Standing fully upright now, she was a true vision--immortal beauty embodied. In spite of her fear and the cowed look on her angular features, her body was proud and radiant against the malevolent darkness that enveloped her. Her long limbs and lean trunk were almost aglow, and she had only two scant garments to cover her, fringed with gold and woven from silk whose luster matched that of her perfect skin. One hung loosely about her waist, cinched on either side with simple rings, covering only her most intimate parts and leaving her legs bare. The other hung over her breasts. It barely masked their fullness and covered little more than her nipples, whose faint impression could be seen through the fine material. These were the ceremonial garments of one who intended to commune with the gods, and though it was no deity of hers that she was to meet, the Elf could think of nothing more fitting to wear than this.

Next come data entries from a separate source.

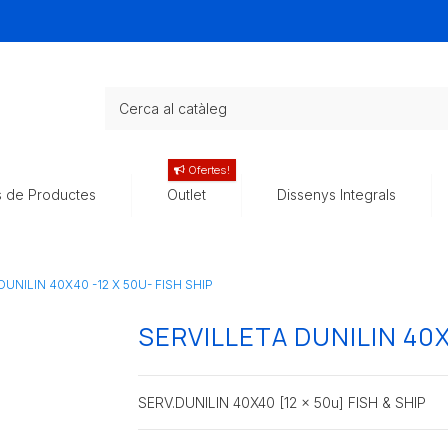
Ofertes!
s de Productes
Outlet
Dissenys Integrals
DUNILIN 40X40 -12 X 50U- FISH SHIP
SERVILLETA DUNILIN 40X
SERV.DUNILIN 40X40 [12 x 50u] FISH & SHIP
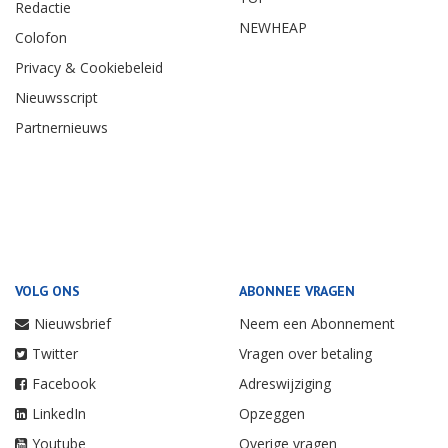
Redactie
NEWHEAP
Colofon
Privacy & Cookiebeleid
Nieuwsscript
Partnernieuws
VOLG ONS
ABONNEE VRAGEN
Nieuwsbrief
Neem een Abonnement
Twitter
Vragen over betaling
Facebook
Adreswijziging
LinkedIn
Opzeggen
Youtube
Overige vragen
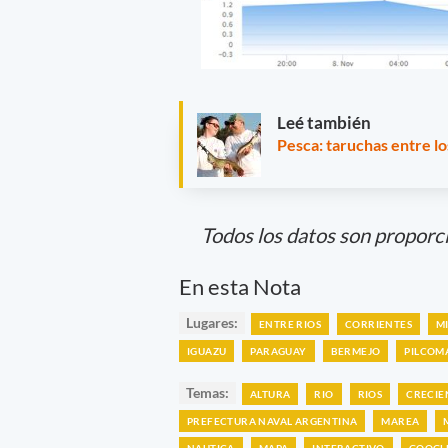
Leé también
Pesca: taruchas entre lo
Todos los datos son proporc
En esta Nota
Lugares:
ENTRE RIOS
CORRIENTES
M
IGUAZU
PARAGUAY
BERMEJO
PILCOM
Temas:
ALTURA
RIO
RIOS
CRECIE
PREFECTURA NAVAL ARGENTINA
MAREA
NAUTICA
MAPA
INTERACTIVO
GOOGL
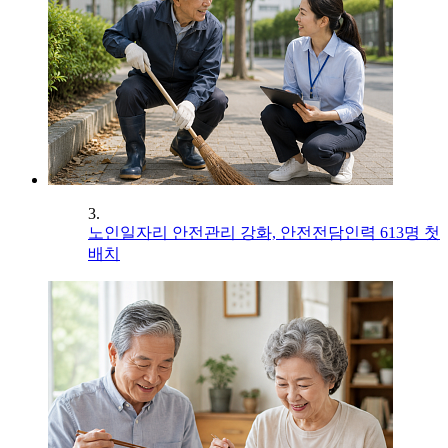
3.
노인일자리 안전관리 강화, 안전전담인력 613명 첫
배치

Across her delicate ribs, just below the round undersides of her breasts and above her pale stomach, was a vibrant floral pattern, painted in colors drawn from crushed flower-petals. Like her garment, it was meant to increase her beauty before the eyes of the gods, and she'd wondered as she applied the dyes if it would matter at all to the Dark Horror.
The rustling sounded behind her again, and again she whirled around, and again she was met with darkness. Without thinking, she took a step forward--to what purpose she could not say--and she screamed when her delicate footfall found nothing but empty space. She realized, too late, that she had stepped over the edge of some invisible precipice. She screamed a second time as the ground went out from under her and she was falling, falling from nothing and into nothing, but falling without a doubt. Tepid winds rushed up as she plunged downwards, raking her flailing limbs, whipping her flaxen hair about her head, and undoing what little modesty her garments had afforded her.

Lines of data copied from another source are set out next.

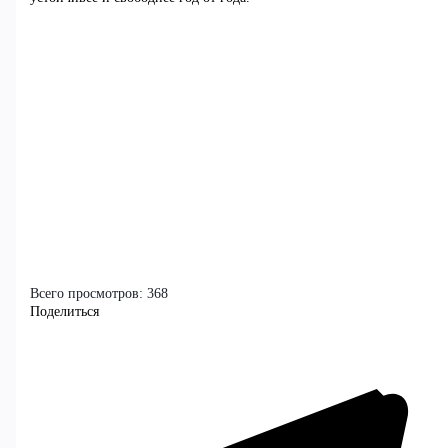
Всего просмотров:
368
Поделиться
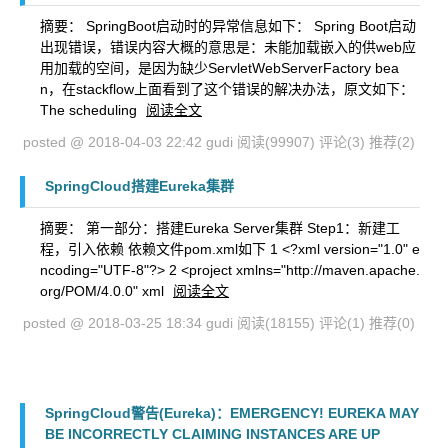
摘要： SpringBoot启动时的异常信息如下： Spring Boot启动
出现错误，错误内容大概的意思是：未能加载嵌入的供web应
用加载的空间，是因为缺少ServletWebServerFactory bea
n，在stackflow上面看到了这个错误的解决办法，原文如下：
The scheduling
阅读全文
posted @ 2018-04-03 22:42 gudi
阅读(99907)
评论(3)
推荐(2)
SpringCloud搭建Eureka集群
摘要： 第一部分：搭建Eureka Server集群 Step1：新建工
程，引入依赖 依赖文件pom.xml如下 1 <?xml version="1.0" e
ncoding="UTF-8"?> 2 <project xmlns="http://maven.apache.
org/POM/4.0.0" xml
阅读全文
posted @ 2018-03-25 18:34 gudi
阅读(18155)
评论(1)
推荐(0)
SpringCloud警告(Eureka)：EMERGENCY! EUREKA MAY
BE INCORRECTLY CLAIMING INSTANCES ARE UP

As the wind crashed about her and she toppled head over heels through the void, she gradually became aware of a deep, throaty sound that was just barely audible beneath the gusts. It was a low, contemptuous laugh that mixed with the windblast and rippled over her limbs and loins like so many phantom hands. She was in a panic, heart pounding and screams piercing the silence, but when she heard and felt that sound, something else began to creep in besides her frantic, immediate fear. It was a dreadful certainty. Certainty of what, she could not say, but that low chuckle rose up to meet her and filled her with a colossal sense of the inevitable--of utter powerlessness before something nameless and all-knowing. And just as she thought she might go mad before the enormity of some unspeakable realization that roiled just below the surface of her awareness, her fall stopped.